Multi-task: knowledge graph + action generation. Basically two transformer encoders w/ different objectives. Sample inputs:

  1. [OBS] West of house (...) [ACT] go north [ACT] open mailbox (...)
  2. [GRAPH] you, in, West of house [TRIPLE] West of house, has, mailbox [TRIPLE] mailbox, is, openable (...)

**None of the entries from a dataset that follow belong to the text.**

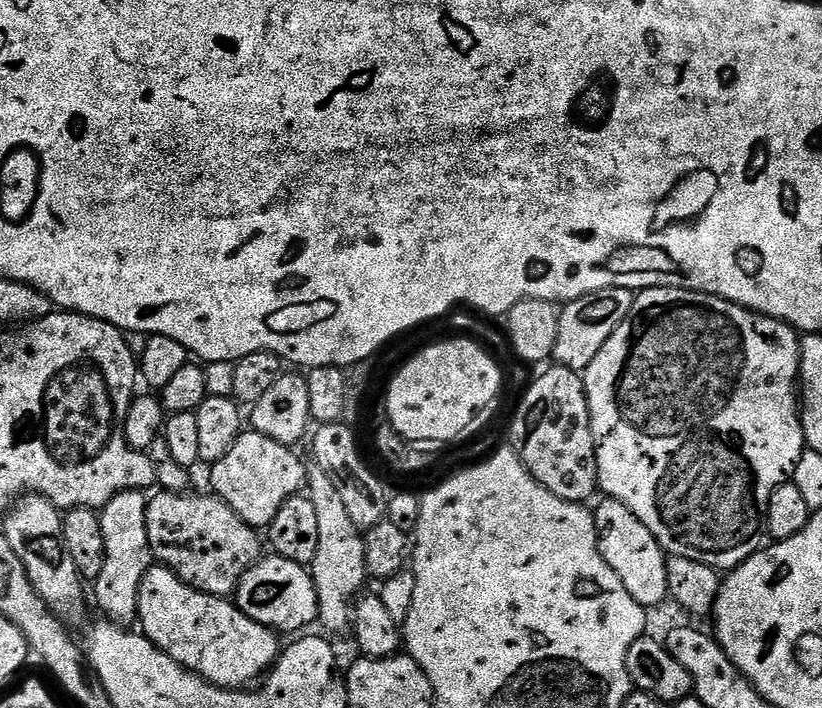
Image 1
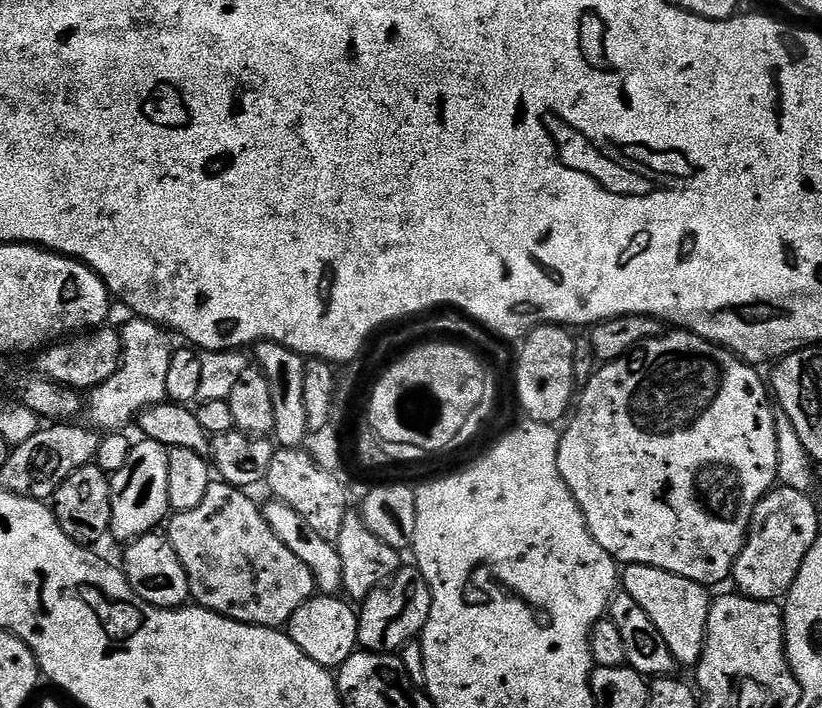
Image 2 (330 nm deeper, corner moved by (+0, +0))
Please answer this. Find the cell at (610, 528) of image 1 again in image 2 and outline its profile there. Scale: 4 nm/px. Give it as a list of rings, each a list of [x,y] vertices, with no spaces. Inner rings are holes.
[[[630,564],[622,572],[622,588],[632,596],[658,626],[667,655],[680,664],[695,666],[704,653],[704,639],[708,625],[709,589],[690,578],[670,574],[649,564]]]

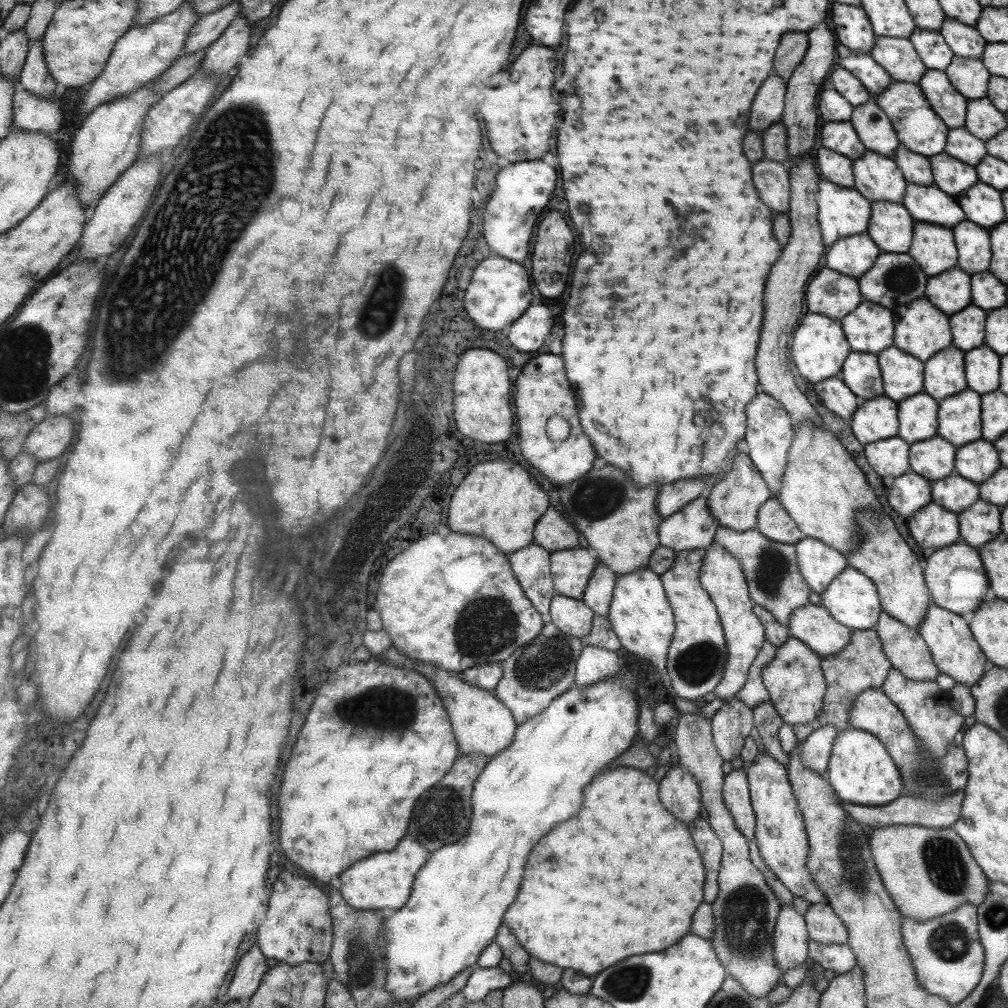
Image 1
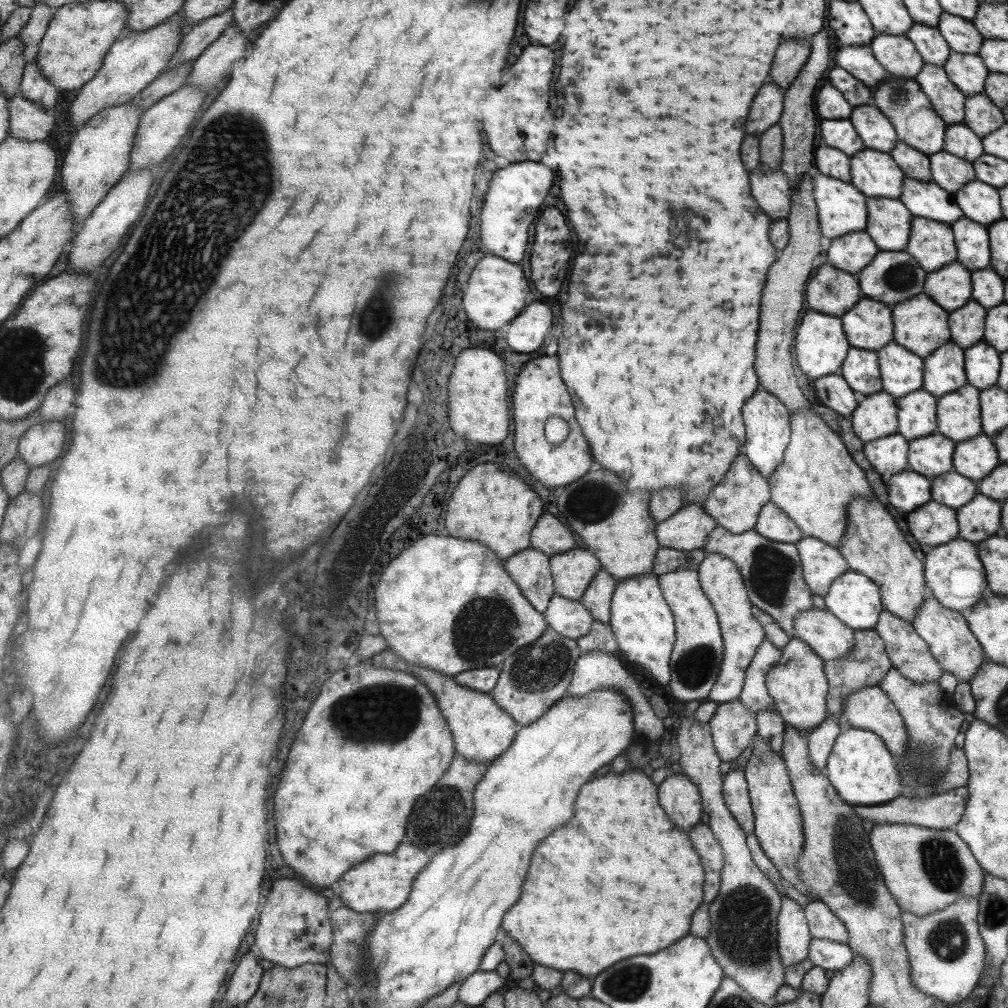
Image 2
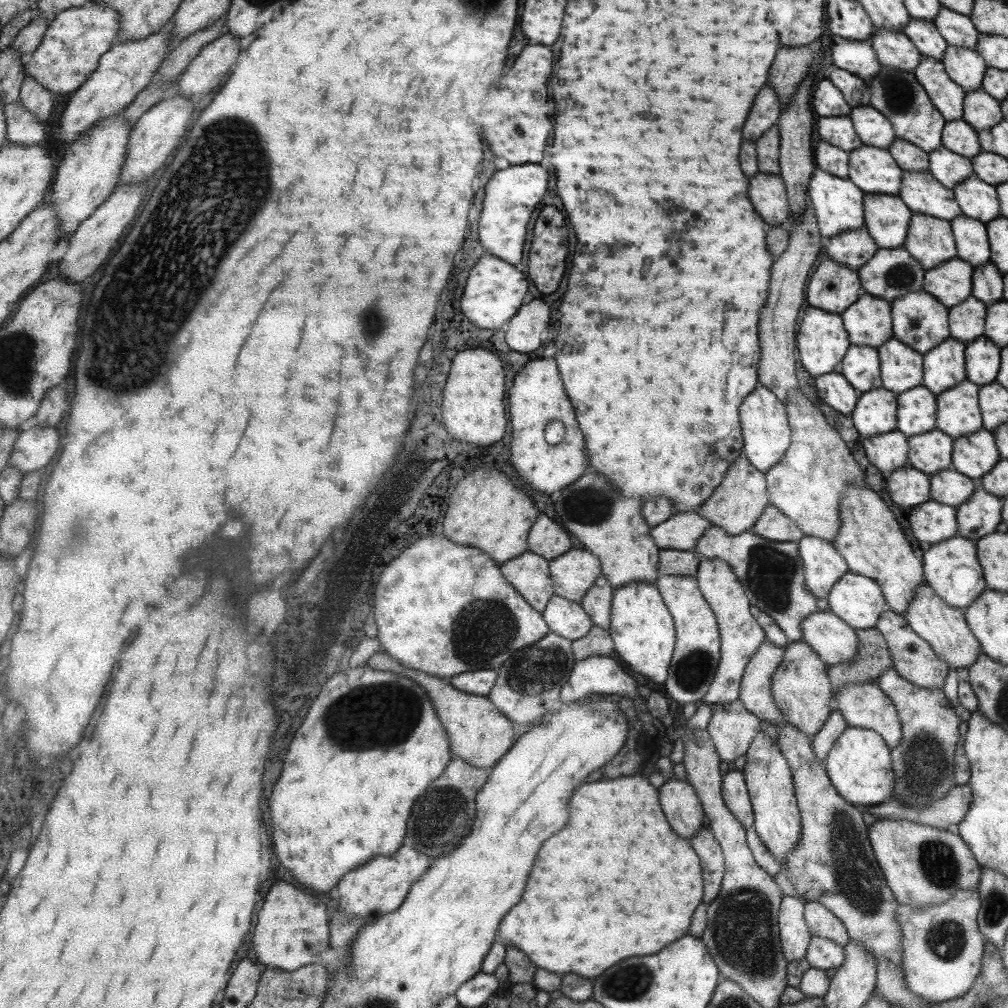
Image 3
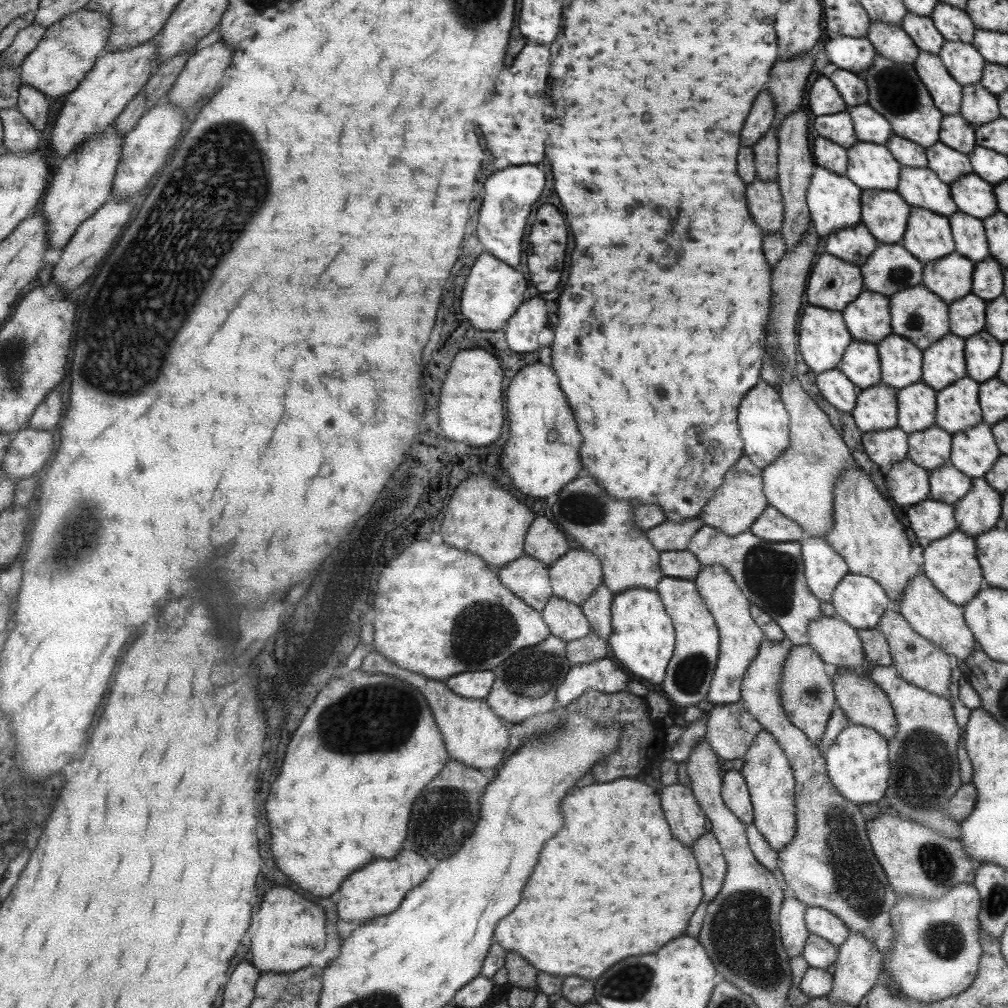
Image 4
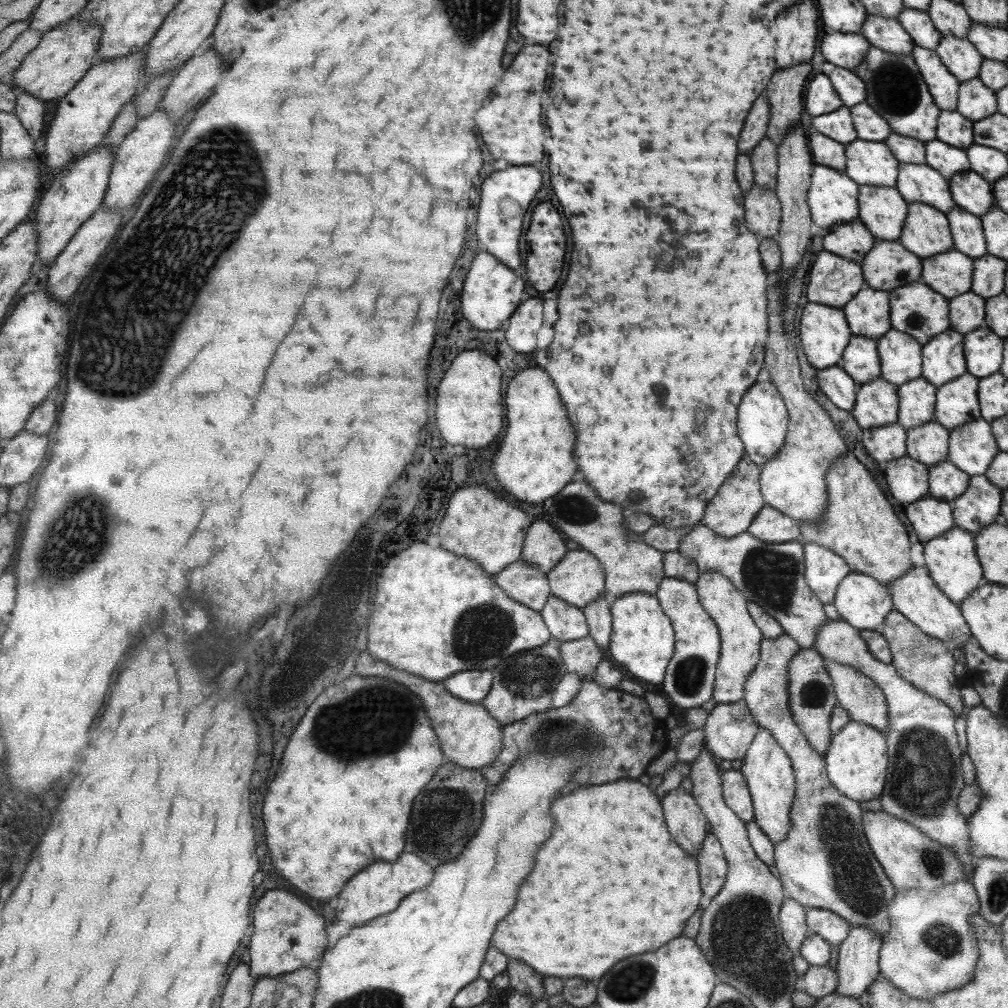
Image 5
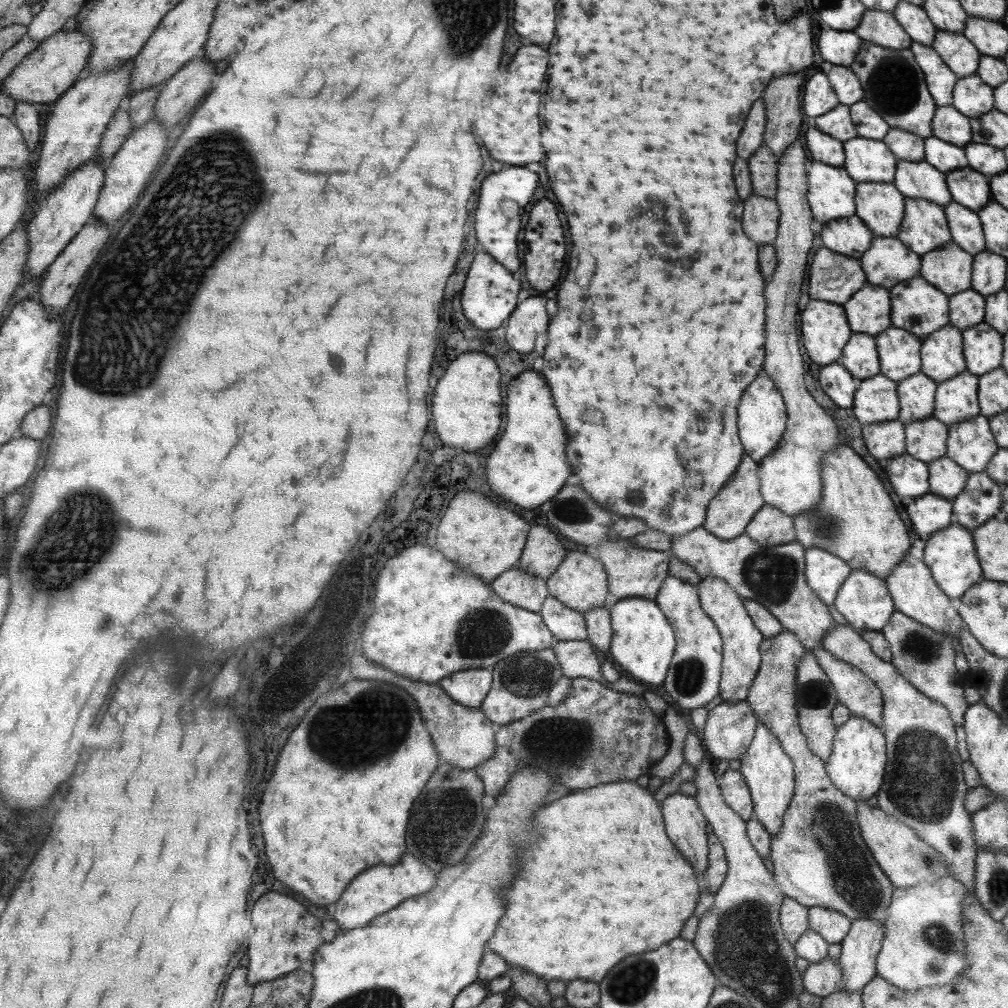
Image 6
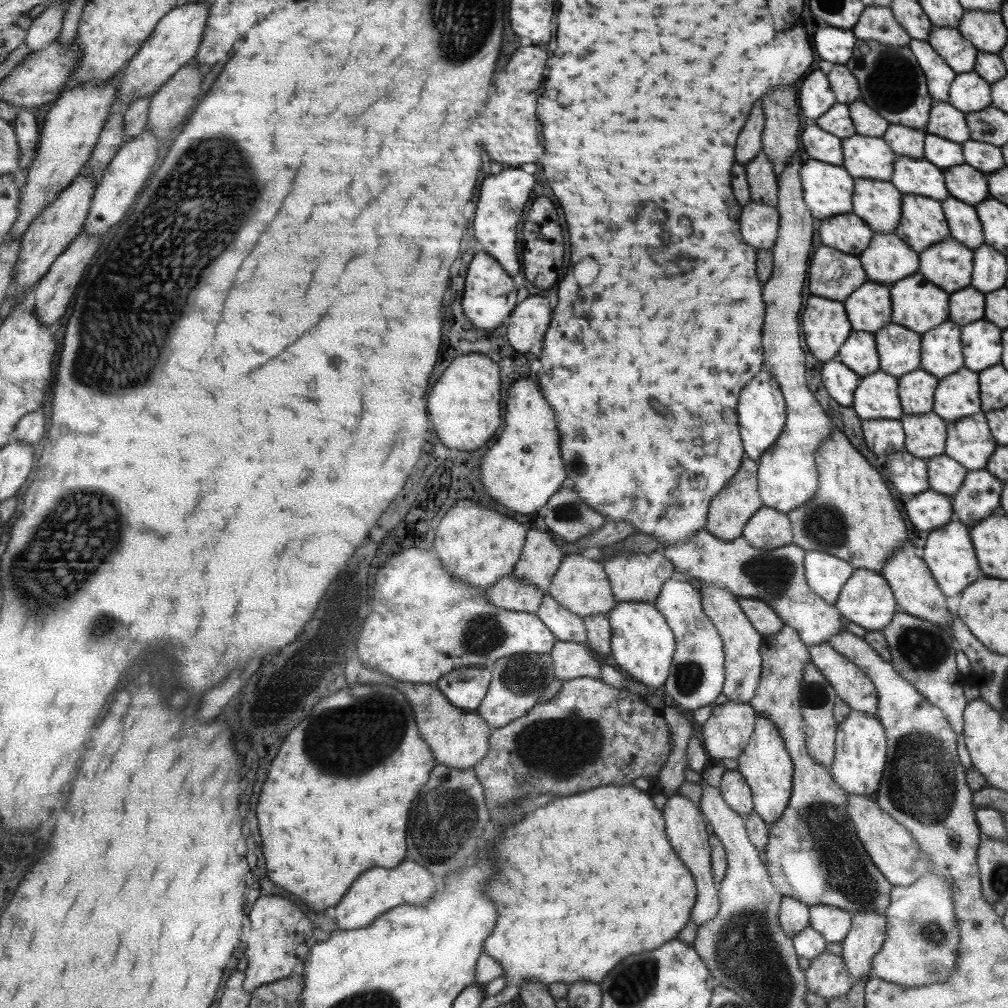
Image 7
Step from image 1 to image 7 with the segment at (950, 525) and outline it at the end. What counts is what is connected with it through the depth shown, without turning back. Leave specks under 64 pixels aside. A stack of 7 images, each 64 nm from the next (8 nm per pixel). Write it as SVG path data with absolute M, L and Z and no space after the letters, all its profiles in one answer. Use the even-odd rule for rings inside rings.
M929 489L906 502L911 530L914 532L942 529L954 518L954 498Z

Pooled embeddings from the 2 encoders are concatenated. Decoder also (of course!) attends to individual token vectors.

Worldformer diagram

Outputs, KG difference \(G_{t+1} − G_t\) and the valid actions \(V_{t+1}\), are both Sets of Sequences: token ordering matters within, but not between. Usual loss is standard max-likelihood:

\[L_{\mathrm{seq}} = \log \mathbb P(Y|X) = \sum_i^{M+1}\log \mathbb P(y_i | y_{0:i-1}), X)\]

Their set-of-sequences loss groups tokens together.

\[Y_{\mathrm{sos}} = \{y_1'\ldots y_N'\}, y_i' \in V_{t+1} \cup (G_{t+1} - G_t) \\ y_i' = \{y_k, \ldots y_{k+l}\}, \sum_j \mathrm{len}(y_j') = M \\ L_{\mathrm{sos}} = \sum_j^{M+1} \sum_{k=l}^{l+n} \log p(y_k | y_{l:k-1}), X; \theta) \\ \mathrm{where}\ l = \sum_{j<i} \mathrm{len}(y_j'), n = \mathrm{len}(y_i')\]

Finally, we can infer \(G_t - G_{t+1}\) due to some JerichoWorld invariants:

  1. Locations are fixed and unique (their relative positions don’t change)
  2. Objects and characters can only be in one location at a time;
  3. Contradicting attributes can be discarded (e.g. WordNet: !(open & closed))

Hence this output is not predicted by their decoder.

Methodology

Encoders similar to BERT, decoders similar to GPT-2. Trained until validation acc does not improve for 5 epochs or 96 hours (4 GeForce RTX 2080 GPUs), 3 random seeds. Decoding using beam search with a beam width of 15 at test time until EOS.

Vocabulary for the action decoder is 11,056 and 7,002 for the graph decoder. The graph decoder vocab contains all entities and relations from train+test. Full set of hyperparameters on the last page, Table 5.

JerichoWorld devs note that there is a correlation between performance of the baseline Seq2Seq model to the average number of valid actions for the testing game. [Likely due to dataset imbalance; the model likely learns] a common set of actions found across all games [e.g. navigation] before fine-grained ones.